■ Work instructions:
The answer should match the entries that follow exactly, except that no image appears in it.

Stored data entries
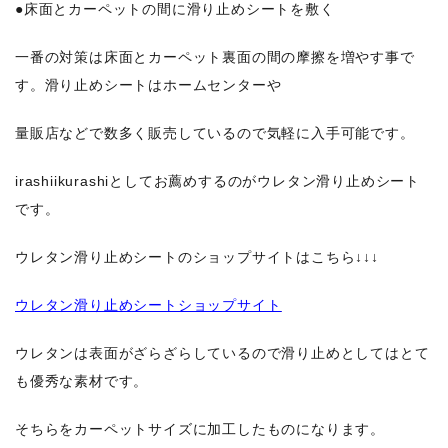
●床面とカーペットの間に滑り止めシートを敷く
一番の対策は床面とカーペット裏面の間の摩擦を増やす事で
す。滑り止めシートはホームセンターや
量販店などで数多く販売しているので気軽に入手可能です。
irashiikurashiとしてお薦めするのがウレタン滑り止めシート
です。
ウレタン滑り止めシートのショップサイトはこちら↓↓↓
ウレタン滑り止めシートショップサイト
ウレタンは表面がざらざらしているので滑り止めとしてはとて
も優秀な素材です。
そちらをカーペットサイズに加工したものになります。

■ Output of the exercise:
●床面とカーペットの間に滑り止めシートを敷く
一番の対策は床面とカーペット裏面の間の摩擦を増やす事で
す。滑り止めシートはホームセンターや
量販店などで数多く販売しているので気軽に入手可能です。
irashiikurashiとしてお薦めするのがウレタン滑り止めシート
です。
ウレタン滑り止めシートのショップサイトはこちら↓↓↓
ウレタン滑り止めシートショップサイト
ウレタンは表面がざらざらしているので滑り止めとしてはとて
も優秀な素材です。
そちらをカーペットサイズに加工したものになります。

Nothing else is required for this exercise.